Hearts and minds

It is untenable that the democratically-elected Government of the country be held to ransom by elements in the education system intent of sabotaging a well-flagged national standards policy.

As Education Minister Anne Tolley has repeatedly pointed out - indeed it has become something of a mantra - the National Party campaigned conspicuously on addressing the distressing and unacceptably long "tail" of pupils failing to achieve even basic literacy and numeracy standards in our primary schools, and received the mandate to do something about it in the last election.

That mandate has taken the form of the introduction of national standards by which every young person in our primary schools is tested to gauge levels of literacy and numeracy - the better to identify, assess and address those who appear to be slipping behind.

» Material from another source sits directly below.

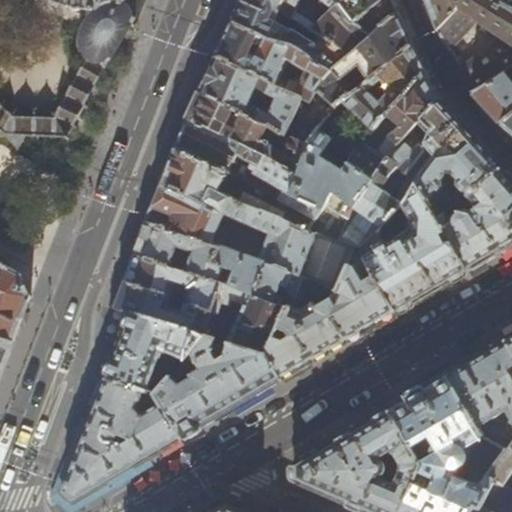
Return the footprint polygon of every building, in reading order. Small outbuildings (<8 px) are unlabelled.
[(51,0),(69,7),(92,9),(93,9),(94,8),(121,2),(124,0),(51,0)] [(334,69),(351,56),(279,11),(284,0),(239,0),(234,15),(232,22),(283,41),(334,69)] [(284,0),(279,11),(351,56),(372,39),(364,31),(355,22),(339,6),(340,5),(334,0),(284,0)] [(346,0),(340,5),(339,6),(355,22),(380,0),(346,0)] [(392,0),(380,0),(355,22),(364,31),(369,27),(377,35),(399,15),(397,11),(392,0)] [(459,9),(462,0),(424,0),(428,8),(437,30),(459,9)] [(511,8),(497,0),(462,0),(459,9),(437,30),(449,51),(479,21),(501,37),(460,69),(473,92),(502,76),(501,75),(511,66),(511,8)] [(12,115),(0,104),(0,127),(5,133),(18,145),(25,133),(67,136),(105,62),(130,21),(131,19),(131,18),(131,15),(130,11),(125,5),(123,3),(121,2),(94,8),(93,9),(88,15),(84,20),(79,28),(76,37),(76,46),(76,50),(78,54),(83,60),(55,119),(12,115)] [(399,15),(377,35),(372,39),(351,56),(334,69),(332,71),(319,90),(335,107),(354,93),(341,78),(359,64),(370,80),(413,44),(402,20),(399,15)] [(301,98),(309,101),(311,102),(319,90),(332,71),(334,69),(283,41),(232,22),(230,26),(217,57),(301,98)] [(316,234),(317,233),(338,240),(352,208),(372,181),(347,163),(424,70),(416,51),(413,44),(370,80),(354,93),(335,107),(307,147),(298,173),(292,193),(324,208),(317,216),(306,230),(316,234)] [(208,75),(199,92),(267,126),(285,134),(295,112),(301,98),(217,57),(208,75)] [(511,114),(511,66),(501,75),(502,76),(473,92),(479,99),(500,123),(511,114)] [(347,163),(372,181),(389,160),(388,159),(410,133),(438,100),(440,97),(439,95),(424,70),(347,163)] [(262,137),(267,126),(199,92),(198,95),(187,119),(298,173),(307,147),(290,139),(284,153),(268,145),(270,141),(262,137)] [(305,109),(309,101),(301,98),(295,112),(299,113),(301,107),(305,109)] [(414,137),(437,157),(462,126),(442,105),(438,100),(410,133),(414,137)] [(511,133),(511,114),(500,123),(511,133)] [(292,193),(298,173),(187,119),(185,123),(174,149),(228,174),(251,185),(256,173),(283,189),(278,198),(280,199),(317,216),(324,208),(292,193)] [(449,193),(458,203),(500,169),(482,148),(462,126),(437,157),(416,186),(427,204),(441,187),(440,182),(438,181),(442,176),(442,174),(441,173),(443,169),(445,169),(447,169),(449,169),(451,167),(453,170),(451,172),(451,173),(457,179),(456,180),(456,186),(449,193)] [(355,246),(357,247),(376,229),(400,205),(416,186),(437,157),(414,137),(410,133),(388,159),(389,160),(372,181),(352,208),(338,240),(355,246)] [(244,192),(238,190),(234,197),(220,191),(228,174),(174,149),(156,193),(145,222),(203,242),(198,258),(224,268),(234,271),(228,285),(228,287),(249,292),(249,293),(287,307),(291,308),(292,307),(297,293),(283,289),(281,297),(278,296),(282,284),(298,290),(300,286),(303,277),(321,283),(334,288),(337,289),(349,264),(355,249),(355,246),(338,240),(317,233),(316,234),(306,230),(317,216),(280,199),(277,205),(245,191),(244,192)] [(444,213),(436,220),(467,270),(489,257),(511,243),(511,181),(500,169),(458,203),(455,205),(459,211),(455,215),(453,215),(452,217),(452,219),(452,220),(452,221),(453,222),(450,223),(444,213)] [(357,247),(396,312),(406,306),(449,281),(467,270),(436,220),(434,217),(427,204),(416,186),(400,205),(409,221),(409,231),(407,231),(384,244),(376,229),(357,247)] [(219,283),(224,268),(198,258),(203,242),(145,222),(136,250),(135,254),(155,262),(171,267),(175,257),(182,259),(184,252),(177,250),(178,247),(195,252),(187,272),(219,283)] [(266,355),(281,379),(339,345),(396,312),(357,247),(355,246),(355,249),(349,264),(337,289),(334,288),(331,296),(316,306),(314,302),(301,310),(292,307),(291,308),(287,307),(283,314),(266,355)] [(228,287),(228,285),(219,283),(187,272),(171,267),(155,262),(135,254),(134,258),(125,282),(171,296),(185,301),(211,309),(216,292),(283,314),(287,307),(249,293),(249,292),(228,287)] [(0,375),(3,368),(11,347),(21,322),(23,317),(31,297),(23,275),(0,263),(0,375)] [(318,292),(321,283),(303,277),(300,286),(318,292)] [(171,296),(125,282),(124,286),(116,306),(116,307),(122,309),(132,312),(206,336),(211,338),(217,321),(209,318),(211,312),(218,314),(222,303),(230,306),(232,301),(244,305),(232,337),(225,334),(222,342),(266,355),(283,314),(216,292),(211,309),(185,301),(182,311),(168,306),(171,296)] [(192,353),(206,336),(132,312),(120,344),(117,351),(107,378),(107,379),(155,396),(172,376),(176,372),(158,365),(163,352),(185,360),(192,353)] [(155,396),(181,438),(209,421),(265,389),(281,379),(266,355),(222,342),(211,338),(206,336),(192,353),(202,369),(191,375),(193,378),(182,384),(172,376),(155,396)] [(481,355),(447,375),(477,428),(503,411),(508,419),(506,420),(504,428),(511,441),(511,351),(506,340),(481,355)] [(107,378),(117,351),(110,349),(100,375),(107,378)] [(505,450),(483,437),(477,428),(447,375),(415,394),(388,409),(420,465),(399,511),(469,511),(474,505),(479,508),(494,480),(487,476),(506,450),(505,450)] [(63,492),(69,497),(74,501),(106,482),(145,459),(181,438),(155,396),(107,379),(93,415),(90,423),(64,488),(63,492)] [(356,428),(293,465),(294,471),(294,480),(365,511),(399,511),(420,465),(388,409),(356,428)] [(58,485),(64,488),(90,423),(83,420),(68,459),(58,485)] [(474,505),(469,511),(495,511),(499,505),(504,507),(506,505),(504,504),(511,490),(511,489),(504,484),(511,471),(511,441),(505,450),(506,450),(487,476),(494,480),(479,508),(474,505)]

It is on solid ground when it says it is determined to introduce the standards, and it must be within its wherewithal to "make it happen", but as the issue settles into intractable antagonism and entrenched positions, with regular sniping from both sides, it has to be said that this matter might have been handled with greater finesse.

Mrs Tolley has suffered considerable provocation, not least by the NZEI and the Principals' Federation, but it is one of the unwritten rules of political management that you keep the powder of your big guns dry until the last possible moment.

Her threat to sack, albeit in "extreme" cases, the boards of primary schools which "allow" teachers to boycott the new standards regime seems precipitous and potentially counter-productive.

It is not at all clear that the point of no return had been reached, and it is a measure of Mrs Tolley's political inexperience and apparently authoritarian temperament that she has allowed herself to be painted into this particular corner - when wiser heads in similar situations have estimated the turmoil ahead and proved more flexible.

ACC Minister Nick Smith and the motorcycle levies affair springs to mind.

There is no dishonour in taking a slightly more circuitous route to arrive at the same destination.

That is the art of politics.

It is also what teachers' unions, principals and academics seem to be advocating with their suggestions of a trial period before the standards are introduced proper.

Auckland University education head Prof John Hattie and a group of three other education academics have called for a trial, not because they are opposed to the intent, rather because they are concerned a hasty implementation will result in failure of the policy.

That is in no-one's interests, least of all those of our primary-school children.

Mrs Tolley might be forgiven for imagining that the opposition put up in the face of the new regime is philosophical: educators across the country have aired views at odds with those of the minister, some citing the tarnished experiences of other countries' literacy and numeracy programmes.

But it is also true that the large proportion of the teaching profession is of a different political stripe to the minister and therefore predisposed to become excitable at top-down pronouncements and the school ma'am-ish manner that Mrs Tolley has been known to assume.

That the issue has now descended into an ideological stalemate is, however, as much the fault of the teaching unions and what might be described as their self-interested stance.

But if the policy is going to be a success then the people - the teachers - implementing it must have confidence in both its design, and its results.

One of the loudest objections, beyond the nakedly ideological retort that such standards do not work, is that of lack of consultation.

It might exasperate Mrs Tolley that she has made, she claims, many changes in response to feedback from teachers, but there are lessons to be learned in the way the entire initiative has been handled.

They include those of "process" and "political pragmatism" - the latter ironically having proven a hallmark of John Key's Government thus far - and involve concepts such as consultation, negotiation and compromise.

The literacy and numeracy failings of our children must be addressed.

Most in the teaching profession have no argument with that.

It is just that they have yet to be convinced of the Government's proposed model - and the timetable for its introduction.

This latest talk about sacking school boards which do not insist on its implementation is hardly likely to further Mrs Tolley's cause.